Regardless of the type of knee surgery that's recommended for you, the goal is to alleviate your pain, restore function and get you moving again. At Bothwell Medical Rooms, orthopaedic surgeons perform various types of knee surgery, including:
Total knee replacement surgery, also called total knee arthroplasty: It treats the degenerative effects of arthritis or severe injury by replacing the worn out/damaged cartilage in the knee. Total knee replacement surgery is a common method of treatment for end-stage arthritis of a knee, regardless of its cause.

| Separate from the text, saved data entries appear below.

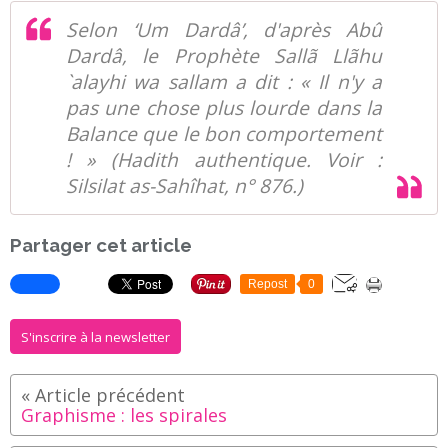
Selon ‘Um Dardâ’, d'après Abû
Dardâ, le Prophète Sallã Llãhu
`alayhi wa sallam a dit : « Il n'y a
pas une chose plus lourde dans la
Balance que le bon comportement
! » (Hadith authentique. Voir :
Silsilat as-Sahîhat, n° 876.)
Partager cet article
Repost
0
S'inscrire à la newsletter
Graphisme : les spirales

Partial knee replacement surgery, also called unicompartmental knee replacement, replaces only the damaged part(s) of the knee, if the damage is more isolated and other areas of the knee are normal
Revision knee replacement surgery due to wear, loosening, injury, or in some cases, infection of the original knee replacement
Arthroscopic knee surgeries to diagnose and sometimes treat knee injuries and conditions affecting the soft tissues that surround, protect and allow your knee to function properly
After knee surgery
Today's surgical advances usually mean shorter post-surgical hospital stays. In most cases, you'll be able to go home within 24-48 hours of knee surgery.
Your recovery plan will probably also include comprehensive outpatient physiotherapy. Therapy will help you regain strength, improve movement and restore function, helping you get back to doing the activities you enjoy.
Throughout your treatment, your orthopaedic surgeon will work with your GP to ensure that you receive the best possible care. Your surgeon also may collaborate with a physiotherapists, anesthesiologist, orthopedic nurses and others in the hospital.